Methods: We searched PubMed and used Google Scholar for forward citation searches of peer-reviewed papers from January 2006 to June 2017. Studies that included individuals seeking treatment for opioid use disorder who were offered XR-NTX were included.

Results: We identified and included 34 studies. Pooled estimates showed that XR-NTX induction success was lower in studies that included individuals that required opioid detoxification [62.6%, 95% confidence interval (CI) = 54.5-70.0%] compared with studies that included individuals already detoxified from opioids (85.0%, 95% CI = 78.0-90.1%); 44.2% (95% CI = 33.1-55.9%) of individuals took all scheduled injections of XR-NTX, which were usually six or fewer. Adherence was higher in prospective investigational studies (i.e. studies conducted in a research context according to a study protocol) compared to retrospective studies of medical records taken from routine care (6-month rates: 46.7%, 95% CI = 34.5-59.2% versus 10.5%, 95% CI = 4.6-22.4%, respectively). Compared with referral to treatment, XR-NTX reduced opioid use in adults under criminal justice supervision and when administered to inmates before release. XR-NTX reduced opioid use compared with placebo in Russian adults, but this effect was confounded by differential retention between study groups. XR-NTX showed similar efficacy to buprenorphine when randomization occurred after detoxification, but was inferior to buprenorphine when randomization occurred prior to detoxification.

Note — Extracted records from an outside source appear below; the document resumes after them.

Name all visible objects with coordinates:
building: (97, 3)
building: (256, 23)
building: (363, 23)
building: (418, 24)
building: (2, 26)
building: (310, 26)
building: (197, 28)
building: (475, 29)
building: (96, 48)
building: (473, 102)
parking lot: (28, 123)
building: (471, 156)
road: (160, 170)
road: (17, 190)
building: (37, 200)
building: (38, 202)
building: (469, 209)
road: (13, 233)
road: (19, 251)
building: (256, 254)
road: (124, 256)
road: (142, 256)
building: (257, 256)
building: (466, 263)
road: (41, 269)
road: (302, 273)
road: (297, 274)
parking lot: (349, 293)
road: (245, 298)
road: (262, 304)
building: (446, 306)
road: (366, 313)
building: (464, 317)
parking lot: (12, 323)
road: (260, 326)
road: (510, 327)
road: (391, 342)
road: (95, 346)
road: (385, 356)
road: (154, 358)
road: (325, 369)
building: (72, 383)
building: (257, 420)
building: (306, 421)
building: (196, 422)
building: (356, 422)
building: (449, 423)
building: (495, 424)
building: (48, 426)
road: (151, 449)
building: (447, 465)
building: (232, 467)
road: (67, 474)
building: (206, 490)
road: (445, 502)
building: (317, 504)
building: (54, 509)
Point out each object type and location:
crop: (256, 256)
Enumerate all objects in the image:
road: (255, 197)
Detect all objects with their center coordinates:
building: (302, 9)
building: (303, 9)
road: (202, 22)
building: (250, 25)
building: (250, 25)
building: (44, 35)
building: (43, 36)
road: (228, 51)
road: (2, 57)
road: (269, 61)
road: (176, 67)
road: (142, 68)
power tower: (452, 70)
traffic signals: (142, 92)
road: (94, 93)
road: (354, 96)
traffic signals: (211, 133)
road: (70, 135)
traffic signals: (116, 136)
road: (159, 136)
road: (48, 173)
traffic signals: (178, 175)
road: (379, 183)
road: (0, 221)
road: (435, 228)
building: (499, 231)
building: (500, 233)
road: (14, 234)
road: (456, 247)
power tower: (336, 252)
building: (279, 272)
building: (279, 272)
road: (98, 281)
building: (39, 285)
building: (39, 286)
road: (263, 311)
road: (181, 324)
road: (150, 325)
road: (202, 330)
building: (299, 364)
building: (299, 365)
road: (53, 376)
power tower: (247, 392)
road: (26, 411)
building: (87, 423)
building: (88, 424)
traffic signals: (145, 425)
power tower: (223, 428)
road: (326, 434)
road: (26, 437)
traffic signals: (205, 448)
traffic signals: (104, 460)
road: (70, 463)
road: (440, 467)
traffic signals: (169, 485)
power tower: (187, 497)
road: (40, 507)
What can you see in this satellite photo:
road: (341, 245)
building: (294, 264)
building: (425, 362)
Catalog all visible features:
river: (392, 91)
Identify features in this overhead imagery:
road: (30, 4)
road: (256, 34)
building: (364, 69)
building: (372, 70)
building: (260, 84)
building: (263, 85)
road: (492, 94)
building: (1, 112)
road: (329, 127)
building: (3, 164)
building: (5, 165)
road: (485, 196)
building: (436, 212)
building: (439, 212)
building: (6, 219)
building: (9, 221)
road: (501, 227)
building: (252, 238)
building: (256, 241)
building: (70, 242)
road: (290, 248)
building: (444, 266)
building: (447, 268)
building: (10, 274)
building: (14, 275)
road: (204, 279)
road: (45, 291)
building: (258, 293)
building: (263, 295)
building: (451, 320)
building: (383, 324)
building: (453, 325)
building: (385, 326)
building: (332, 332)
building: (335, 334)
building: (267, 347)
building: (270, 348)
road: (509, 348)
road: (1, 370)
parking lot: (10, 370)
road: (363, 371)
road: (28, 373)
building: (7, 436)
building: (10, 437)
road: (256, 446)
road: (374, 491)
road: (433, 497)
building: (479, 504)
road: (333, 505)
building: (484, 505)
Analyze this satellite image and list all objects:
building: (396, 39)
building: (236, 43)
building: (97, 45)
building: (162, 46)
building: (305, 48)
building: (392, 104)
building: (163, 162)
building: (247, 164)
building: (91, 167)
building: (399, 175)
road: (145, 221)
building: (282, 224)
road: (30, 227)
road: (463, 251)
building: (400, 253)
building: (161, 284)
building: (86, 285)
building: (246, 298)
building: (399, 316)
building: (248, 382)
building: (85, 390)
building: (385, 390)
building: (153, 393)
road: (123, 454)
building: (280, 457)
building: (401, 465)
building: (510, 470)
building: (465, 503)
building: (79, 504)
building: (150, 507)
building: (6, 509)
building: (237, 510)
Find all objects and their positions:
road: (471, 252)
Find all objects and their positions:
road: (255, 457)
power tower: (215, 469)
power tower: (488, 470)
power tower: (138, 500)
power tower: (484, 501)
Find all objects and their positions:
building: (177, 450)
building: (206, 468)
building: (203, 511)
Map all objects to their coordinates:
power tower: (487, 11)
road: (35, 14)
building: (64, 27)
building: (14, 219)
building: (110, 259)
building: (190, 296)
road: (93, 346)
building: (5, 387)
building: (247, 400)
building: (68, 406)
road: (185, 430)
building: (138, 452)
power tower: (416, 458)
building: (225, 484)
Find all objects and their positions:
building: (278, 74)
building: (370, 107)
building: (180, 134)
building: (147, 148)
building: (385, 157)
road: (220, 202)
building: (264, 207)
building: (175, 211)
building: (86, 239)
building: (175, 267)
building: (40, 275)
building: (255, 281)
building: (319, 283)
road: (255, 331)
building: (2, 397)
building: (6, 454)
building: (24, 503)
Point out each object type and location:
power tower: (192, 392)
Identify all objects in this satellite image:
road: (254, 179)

Conclusions: Many individuals intending to start extended-release naltrexone (XR-NTX) do not and most who do start XR-NTX discontinue treatment prematurely, two factors that limit its clinical utility significantly. XR-NTX appears to decrease opioid use but there are few experimental demonstrations of this effect.

Keywords: Extended-release; heroin; injectable; medication-assisted treatment; naltrexone; opioid use disorder; prescription opioids.

Figure 1

PRISMA flow diagram of study selection

Figure 2

Average rates of XR-NTX induction for 15 prospective studies. Numbers above each bar refer to the number of participants for each study (or group) who received their first injection of XR-NTX and the number of participants who were enrolled to receive XR-NTX. * = these studies did not exclude individuals who were actively using opioids but over 90% of participants in these studies did not require opioid detoxification. † = Induction rates significantly different between groups. See “Factors associated with induction” section for more detailed description of detox procedures. ‡ = Statistical comparisons not reported for induction outcomes. PRE and POST refer to whether induction occurred in jail before release (PRE) or in the community after release (POST).

Figure 3

(A) Average rates of adherence at each injection from prospective (n = 15) and retrospective studies (n = 4). Data from three studies (58, 59, 63) are not shown because outcomes were not reported as percentage receiving each injection. (B) Average rates of adherence from prospective (closed circles) and retrospective studies (open circles). Note: Adherence rates shown are only for individuals who received their first XR-NTX injection. Including induction failures when calculating adherence decreases rates substantially (see “Adherence to XR-NTX” in Discussion).